YOUR INSTRUCTIONS: Starting with the line that contains "- [ ] message property on reacord instance" and going on through the line that contains "- [ ] allow", lay out those lines as a JSON list of strings, one string per line, with blank lines left out.

Saved entries:
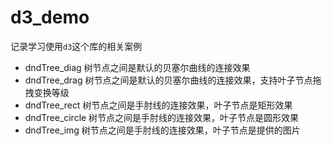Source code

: # d3_demo

记录学习使用`d3`这个库的相关案例

- dndTree_diag 树节点之间是默认的贝塞尔曲线的连接效果
- dndTree_drag 树节点之间是默认的贝塞尔曲线的连接效果，支持叶子节点拖拽变换等级
- dndTree_rect 树节点之间是手肘线的连接效果，叶子节点是矩形效果
- dndTree_circle 树节点之间是手肘线的连接效果，叶子节点是圆形效果
- dndTree_img 树节点之间是手肘线的连接效果，叶子节点是提供的图片
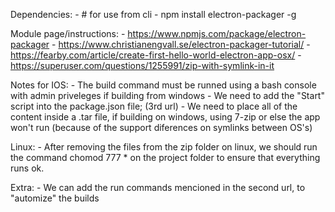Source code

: Dependencies:
    - # for use from cli
    - npm install electron-packager -g

Module page/instructions:
    - https://www.npmjs.com/package/electron-packager
    - https://www.christianengvall.se/electron-packager-tutorial/
    - https://fearby.com/article/create-first-hello-world-electron-app-osx/
    - https://superuser.com/questions/1255991/zip-with-symlink-in-it

Notes for IOS:
    - The build command must be runned using a bash console with admin priveleges if building from windows
    - We need to add the "Start" script into the package.json file; (3rd url)
    - We need to place all of the content inside a .tar file, if building on windows, using 7-zip or else the app won't run (because of the support diferences on symlinks between OS's)

Linux:
    - After removing the files from the zip folder on linux, we should run the command chomod 777 * on the project folder to ensure that everything runs ok.

Extra:
    - We can add the run commands mencioned in the second url, to "automize" the builds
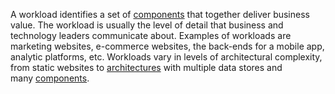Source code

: A workload identifies a set of [components](https://wa.aws.amazon.com/wat.concept.component.en.html "The code, configuration and AWS Resources that deliver against a business requirement.") that together deliver business value. The workload is usually the level of detail that business and technology leaders communicate about. Examples of workloads are marketing websites, e-commerce websites, the back-ends for a mobile app, analytic platforms, etc. Workloads vary in levels of architectural complexity, from static websites to [architectures](https://wa.aws.amazon.com/wat.concept.architecture.en.html "How components interact and communicate.") with multiple data stores and many [components](https://wa.aws.amazon.com/wat.concept.component.en.html "The code, configuration and AWS Resources that deliver against a business requirement.").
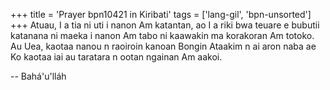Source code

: +++
title = 'Prayer bpn10421 in Kiribati'
tags = ['lang-gil', 'bpn-unsorted']
+++
Atuau, I a tia ni uti i nanon Am katantan, ao I a riki bwa teuare e bubutii katanana ni maeka i nanon Am tabo ni kaawakin ma korakoran Am totoko.  Au Uea, kaotaa nanou n raoiroin kanoan Bongin Ataakim n ai aron naba ae Ko kaotaa iai au taratara n ootan ngainan Am aakoi.

-- Bahá'u'lláh

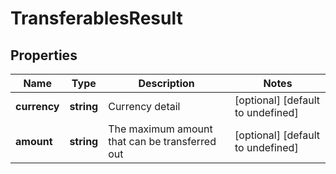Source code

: # TransferablesResult

## Properties

Name | Type | Description | Notes
------------ | ------------- | ------------- | -------------
**currency** | **string** | Currency detail | [optional] [default to undefined]
**amount** | **string** | The maximum amount that can be transferred out | [optional] [default to undefined]

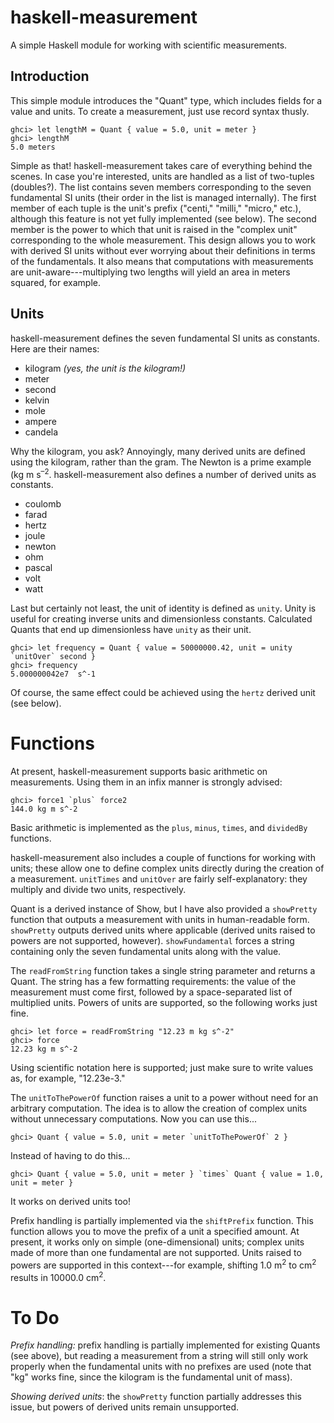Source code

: # haskell-measurement
A simple Haskell module for working with scientific measurements.

## Introduction
This simple module introduces the "Quant" type, which includes fields for a value and units. To create a measurement, just use record syntax thusly.

	ghci> let lengthM = Quant { value = 5.0, unit = meter }
	ghci> lengthM
	5.0 meters

Simple as that! haskell-measurement takes care of everything behind the scenes. In case you're interested, units are handled as a list of two-tuples (doubles?). The list contains seven members corresponding to the seven fundamental SI units (their order in the list is managed internally). The first member of each tuple is the unit's prefix ("centi," "milli," "micro," etc.), although this feature is not yet fully implemented (see below). The second member is the power to which that unit is raised in the "complex unit" corresponding to the whole measurement. This design allows you to work with derived SI units without ever worrying about their definitions in terms of the fundamentals. It also means that computations with measurements are unit-aware---multiplying two lengths will yield an area in meters squared, for example.

## Units
haskell-measurement defines the seven fundamental SI units as constants. Here are their names:

* kilogram *(yes, the unit is the kilogram!)*
* meter
* second
* kelvin
* mole
* ampere
* candela

Why the kilogram, you ask? Annoyingly, many derived units are defined using the kilogram, rather than the gram. The Newton is a prime example (kg m s<sup>&ndash;2</sup>. haskell-measurement also defines a number of derived units as constants. 

* coulomb
* farad
* hertz
* joule
* newton
* ohm
* pascal
* volt
* watt

Last but certainly not least, the unit of identity is defined as `unity`. Unity is useful for creating inverse units and dimensionless constants. Calculated Quants that end up dimensionless have `unity` as their unit.

	ghci> let frequency = Quant { value = 50000000.42, unit = unity `unitOver` second }
	ghci> frequency
	5.000000042e7  s^-1

Of course, the same effect could be achieved using the `hertz` derived unit (see below).

# Functions
At present, haskell-measurement supports basic arithmetic on measurements. Using them in an infix manner is strongly advised:

	ghci> force1 `plus` force2
	144.0 kg m s^-2
	
Basic arithmetic is implemented as the `plus`, `minus`, `times`, and `dividedBy` functions.

haskell-measurement also includes a couple of functions for working with units; these allow one to define complex units directly during the creation of a measurement. `unitTimes` and `unitOver` are fairly self-explanatory: they multiply and divide two units, respectively.

Quant is a derived instance of Show, but I have also provided a `showPretty` function that outputs a measurement with units in human-readable form. `showPretty` outputs derived units where applicable (derived units raised to powers are not supported, however). `showFundamental` forces a string containing only the seven fundamental units along with the value.

The `readFromString` function takes a single string parameter and returns a Quant. The string has a few formatting requirements: the value of the measurement must come first, followed by a space-separated list of multiplied units. Powers of units are supported, so the following works just fine.

	ghci> let force = readFromString "12.23 m kg s^-2"
	ghci> force
	12.23 kg m s^-2

Using scientific notation here is supported; just make sure to write values as, for example, "12.23e-3."

The `unitToThePowerOf` function raises a unit to a power without need for an arbitrary computation. The idea is to allow the creation of complex units without unnecessary computations. Now you can use this...

	ghci> Quant { value = 5.0, unit = meter `unitToThePowerOf` 2 }
	
Instead of having to do this...

	ghci> Quant { value = 5.0, unit = meter } `times` Quant { value = 1.0, unit = meter }

It works on derived units too!

Prefix handling is partially implemented via the `shiftPrefix` function. This function allows you to move the prefix of a unit a specified amount. At present, it works only on simple (one-dimensional) units; complex units made of more than one fundamental are not supported. Units raised to powers are supported in this context---for example, shifting 1.0 m<sup>2</sup> to cm<sup>2</sup> results in 10000.0 cm<sup>2</sup>.

# To Do
*Prefix handling:* prefix handling is partially implemented for existing Quants (see above), but reading a measurement from a string will still only work properly when the fundamental units with no prefixes are used (note that "kg" works fine, since the kilogram is the fundamental unit of mass).

*Showing derived units*: the `showPretty` function partially addresses this issue, but powers of derived units remain unsupported.
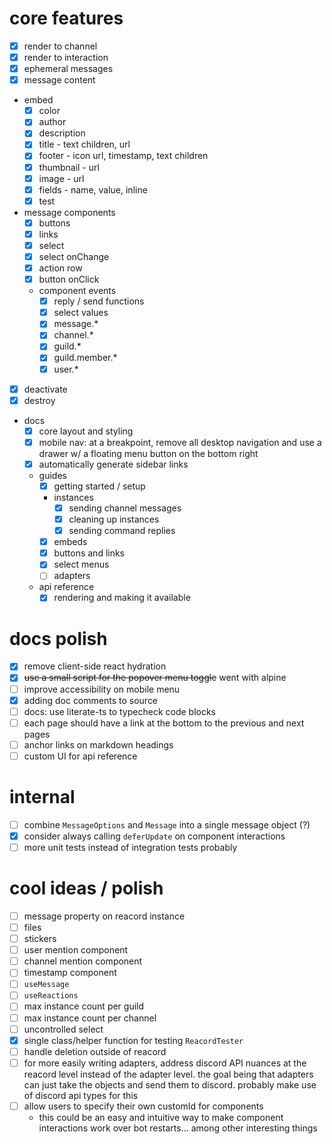 # core features

- [x] render to channel
- [x] render to interaction
- [x] ephemeral messages
- [x] message content
- embed
  - [x] color
  - [x] author
  - [x] description
  - [x] title - text children, url
  - [x] footer - icon url, timestamp, text children
  - [x] thumbnail - url
  - [x] image - url
  - [x] fields - name, value, inline
  - [x] test
- message components
  - [x] buttons
  - [x] links
  - [x] select
  - [x] select onChange
  - [x] action row
  - [x] button onClick
  - component events
    - [x] reply / send functions
    - [x] select values
    - [x] message.\*
    - [x] channel.\*
    - [x] guild.\*
    - [x] guild.member.\*
    - [x] user.\*
- [x] deactivate
- [x] destroy
- docs
  - [x] core layout and styling
  - [x] mobile nav: at a breakpoint, remove all desktop navigation and use a drawer w/ a floating menu button on the bottom right
  - [x] automatically generate sidebar links
  - guides
    - [x] getting started / setup
    - instances
      - [x] sending channel messages
      - [x] cleaning up instances
      - [x] sending command replies
    - [x] embeds
    - [x] buttons and links
    - [x] select menus
    - [ ] adapters
  - api reference
    - [x] rendering and making it available

# docs polish

- [x] remove client-side react hydration
- [x] ~~use a small script for the popover menu toggle~~ went with alpine
- [ ] improve accessibility on mobile menu
- [x] adding doc comments to source
- [ ] docs: use literate-ts to typecheck code blocks
- [ ] each page should have a link at the bottom to the previous and next pages
- [ ] anchor links on markdown headings
- [ ] custom UI for api reference

# internal

- [ ] combine `MessageOptions` and `Message` into a single message object (?)
- [x] consider always calling `deferUpdate` on component interactions
- [ ] more unit tests instead of integration tests probably

# cool ideas / polish

- [ ] message property on reacord instance
- [ ] files
- [ ] stickers
- [ ] user mention component
- [ ] channel mention component
- [ ] timestamp component
- [ ] `useMessage`
- [ ] `useReactions`
- [ ] max instance count per guild
- [ ] max instance count per channel
- [ ] uncontrolled select
- [x] single class/helper function for testing `ReacordTester`
- [ ] handle deletion outside of reacord
- [ ] for more easily writing adapters, address discord API nuances at the reacord level instead of the adapter level. the goal being that adapters can just take the objects and send them to discord. probably make use of discord api types for this
- [ ] allow users to specify their own customId for components
  - this could be an easy and intuitive way to make component interactions work over bot restarts... among other interesting things
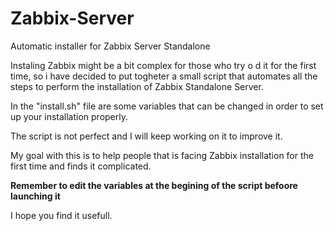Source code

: # Zabbix-Server
 Automatic installer for Zabbix Server Standalone

Instaling Zabbix might be a bit complex for those who try o d it for the first time, so i have decided to put togheter a small script that automates all the steps to perform the installation of Zabbix Standalone Server.

In the "install.sh" file are some variables that can be changed in order to set up your installation properly.

The script is not perfect and I will keep working on it to improve it.

My goal with this is to help people that is facing Zabbix installation for the first time and finds it complicated.

**Remember to edit the variables at the begining of the script befoore launching it**

I hope you find it usefull.

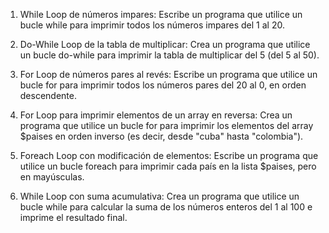 1. While Loop de números impares: Escribe un programa que utilice un bucle while para imprimir todos los números impares del 1 al 20.


2. Do-While Loop de la tabla de multiplicar: Crea un programa que utilice un bucle do-while para imprimir la tabla de multiplicar del 5 (del 5 al 50).


3. For Loop de números pares al revés: Escribe un programa que utilice un bucle for para imprimir todos los números pares del 20 al 0, en orden descendente.


4. For Loop para imprimir elementos de un array en reversa: Crea un programa que utilice un bucle for para imprimir los elementos del array $paises en orden inverso (es decir, desde "cuba" hasta "colombia").


5. Foreach Loop con modificación de elementos: Escribe un programa que utilice un bucle foreach para imprimir cada país en la lista $paises, pero en mayúsculas.


6. While Loop con suma acumulativa: Crea un programa que utilice un bucle while para calcular la suma de los números enteros del 1 al 100 e imprime el resultado final.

FINAL ANSWER:
[
  "- [ ] message property on reacord instance",
  "- [ ] files",
  "- [ ] stickers",
  "- [ ] user mention component",
  "- [ ] channel mention component",
  "- [ ] timestamp component",
  "- [ ] `useMessage`",
  "- [ ] `useReactions`",
  "- [ ] max instance count per guild",
  "- [ ] max instance count per channel",
  "- [ ] uncontrolled select",
  "- [x] single class/helper function for testing `ReacordTester`",
  "- [ ] handle deletion outside of reacord",
  "- [ ] for more easily writing adapters, address discord API nuances at the reacord level instead of the adapter level. the goal being that adapters can just take the objects and send them to discord. probably make use of discord api types for this",
  "- [ ] allow users to specify their own customId for components"
]